La mer en est le dénominateur commun.

 

     

NB: De son nom complet Jacques Maurel de Maillé de la Tourlandry a signé ses oeuvres sous le nom de J de Maillé ou de JM de Maillé.

     

C'est à la Sainte Catherine de l'année 1915, lorsque tout arbre prend racine, que Jacques Maurel de Maillé planta les siennes. De solides racines mais dans une terre qui se révèlera un peu hostile....

Enfant caché fruit de la rencontre des jeunes héritiers de deux prestigieuses familles de notables, son éducation (par l'intermédiaire d'un prêtre ami de son grand père maternel) fut confiée à  une famille d'excellente réputation qui vivait au Bourg de Batz, aujourd'hui appelé Batz-sur-mer. C'est donc en ce pays bien aimé que le petit Jacques grandit. Son éducation fut assurée par un précepteur qui n'était autre que le curé de la Paroisse Saint Guénolé, d'où son excellente maîtrise du latin. De ces moments de studieuse complicité il semblait garder un bon souvenir.

Mais ses souvenirs les plus marquants furent ses interminables escapades en bord de mer entre plages et rochers. Là, face à l'Océan, il se laissa définitivement séduire : entre la Bretagne, l'Océan et lui s'instaura la plus grande des passions...Outre les promenades, cet amour commença assez tôt à se concrétiser par de premières esquisses de paysages marins et de bateaux. C'est donc bien naturellement qu'il décida de devenir un jour marin....

Puis,  alors qu'il n'avait qu'une douzaine d'années, sa mère nourricière devenue veuve décidât d'aller vivre à Nantes. L'avenir était donc sombre et, qui plus est, son rêve de devenir marin s'écroulait. En effet, trop myope, cette carrière lui fut refusée.

Désormais à Nantes, c'est sans grande conviction qu' il y débuta de vagues études de droit. En réalité, il passait le plus clair de son temps à aller rêver sur le port à observer les bateaux.

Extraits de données
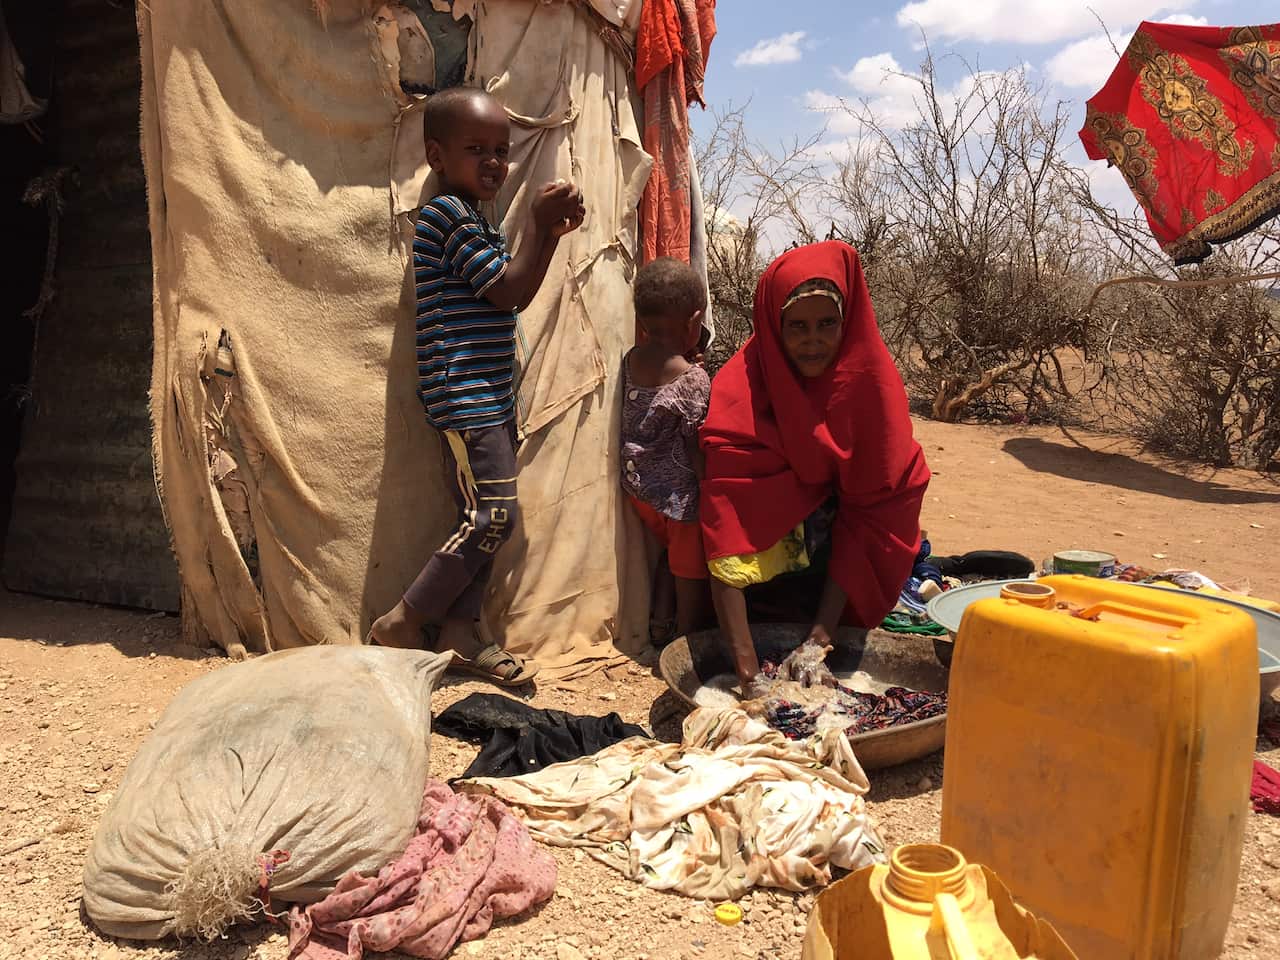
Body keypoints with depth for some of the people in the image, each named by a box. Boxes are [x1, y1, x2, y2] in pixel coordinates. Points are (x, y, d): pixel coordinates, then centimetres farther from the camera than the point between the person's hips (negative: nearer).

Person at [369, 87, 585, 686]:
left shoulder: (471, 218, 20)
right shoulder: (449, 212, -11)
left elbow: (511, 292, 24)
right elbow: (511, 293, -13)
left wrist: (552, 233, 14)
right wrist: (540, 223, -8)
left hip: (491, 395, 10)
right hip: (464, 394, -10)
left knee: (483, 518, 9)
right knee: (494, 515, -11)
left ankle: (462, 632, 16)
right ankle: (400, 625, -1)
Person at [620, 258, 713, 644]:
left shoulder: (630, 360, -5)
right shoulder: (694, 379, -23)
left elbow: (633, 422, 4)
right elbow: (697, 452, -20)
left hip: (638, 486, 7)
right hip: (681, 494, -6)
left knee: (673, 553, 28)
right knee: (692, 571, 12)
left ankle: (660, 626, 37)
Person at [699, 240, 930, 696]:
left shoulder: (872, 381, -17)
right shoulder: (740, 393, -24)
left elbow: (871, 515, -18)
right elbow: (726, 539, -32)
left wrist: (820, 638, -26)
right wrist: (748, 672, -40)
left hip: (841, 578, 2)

--

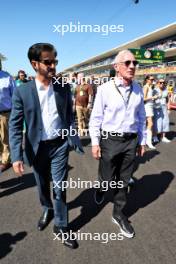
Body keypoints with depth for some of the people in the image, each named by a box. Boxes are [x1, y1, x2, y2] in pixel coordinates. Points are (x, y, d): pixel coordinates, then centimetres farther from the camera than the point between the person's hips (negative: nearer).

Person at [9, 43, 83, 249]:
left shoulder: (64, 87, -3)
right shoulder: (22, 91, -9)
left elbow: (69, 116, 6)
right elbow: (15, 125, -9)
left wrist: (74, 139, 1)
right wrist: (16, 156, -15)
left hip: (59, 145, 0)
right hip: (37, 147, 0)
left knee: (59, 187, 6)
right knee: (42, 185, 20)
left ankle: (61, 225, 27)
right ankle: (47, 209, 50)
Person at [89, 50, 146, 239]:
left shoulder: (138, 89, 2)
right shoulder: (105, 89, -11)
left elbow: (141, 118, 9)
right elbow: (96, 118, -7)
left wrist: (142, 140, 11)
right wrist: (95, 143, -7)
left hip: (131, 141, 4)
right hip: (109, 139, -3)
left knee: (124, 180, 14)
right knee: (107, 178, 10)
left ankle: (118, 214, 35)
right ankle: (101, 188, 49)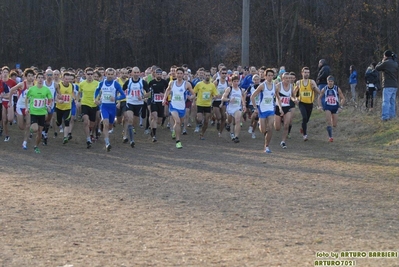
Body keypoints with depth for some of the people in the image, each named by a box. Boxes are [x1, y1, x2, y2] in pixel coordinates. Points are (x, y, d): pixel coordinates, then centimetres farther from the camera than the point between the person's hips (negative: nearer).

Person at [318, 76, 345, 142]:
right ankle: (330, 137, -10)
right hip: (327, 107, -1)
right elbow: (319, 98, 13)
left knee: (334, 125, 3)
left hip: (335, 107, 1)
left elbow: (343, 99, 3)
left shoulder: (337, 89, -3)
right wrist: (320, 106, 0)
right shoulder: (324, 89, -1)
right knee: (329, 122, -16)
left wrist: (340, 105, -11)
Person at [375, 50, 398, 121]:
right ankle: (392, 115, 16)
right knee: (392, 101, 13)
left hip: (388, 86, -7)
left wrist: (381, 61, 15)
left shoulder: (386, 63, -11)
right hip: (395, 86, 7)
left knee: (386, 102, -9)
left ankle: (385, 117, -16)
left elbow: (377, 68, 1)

TÂCHE À RÉALISER:
Répondez, s'il vous plaît, à ces questions sur le texte consacré à Jacques Maurel de Maillé :
(a) Dans quel lieu la famille qui l'éleva vivait-elle, et quel nom porte ce lieu aujourd'hui ?
(b) Pourquoi la carrière de marin lui fut-elle refusée ?
(c) Quelles études commença-t-il à Nantes ?

SOLUTION DU PROBLÈME:
(a) Au Bourg de Batz, aujourd'hui appelé Batz-sur-mer.
(b) Il était trop myope.
(c) Des études de droit.